Celebramos a las personas que cuentan con una memoria privilegiada, pero censuramos o abochornamos a quienes olvidan cuestiones que nos parecen importantes y esenciales. Sin embargo, son dos caras de la misma moneda.
Existen recuerdos grandiosos y sublimes, pero también recuerdos que merecen pasar por la trituradora de la mente. No todo recuerdo es triunfal y glorioso, ni todo olvido execrable y vergonzoso. Hay instantes o sucesos que no merecen ser testimoniados por el canutero de la mente. El olvido se convierte, a veces, en bendición y alivio.
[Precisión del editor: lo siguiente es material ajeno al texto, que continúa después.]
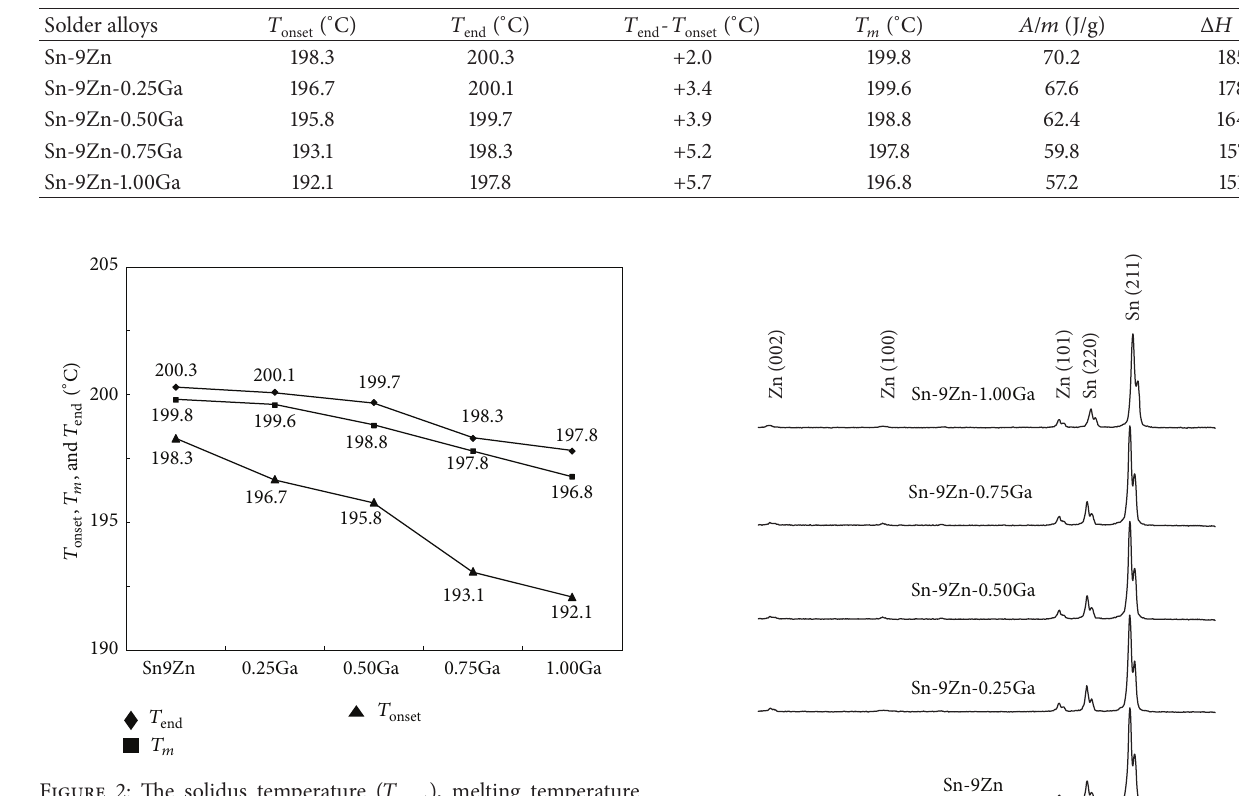
), liquidus temperature ( 𝑇 onset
A medida que envejecemos, el olvido cobra mayor trascendencia, pues nuestra inteligencia batalla para hilar el tendedero de los recuerdos. Sabia medida, pues no todos los recuerdos revisten sumaria importancia, algunos retazos de existencia merecen evaporarse en el matraz del olvido.
Al declinar la vida, debemos ser conscientes de que nuestro recuerdo se diluirá en el vacío. No somos tan importantes, como para que nos recuerde alguien más que nuestra familia. Incluso, cuando fallece alguien considerado sublime se genera una tremenda conmoción, pero poco a poco se disuelve el bullicio en el etéreo remanso del olvido.
En otra columna, hicimos alusión a la novela biográfica “El olvido que seremos”, sobre la vida y asesinato del médico colombiano Héctor Abad Gómez. Este título parece inspirado en una poesía de Borges: “Ya somos el olvido que seremos... Ya somos en la tumba las dos fechas del principio y el fin, la caja, la obscena corrupción y la mortaja”.
¿Olvido mis recuerdos? ¿Recuerdo mis olvidos?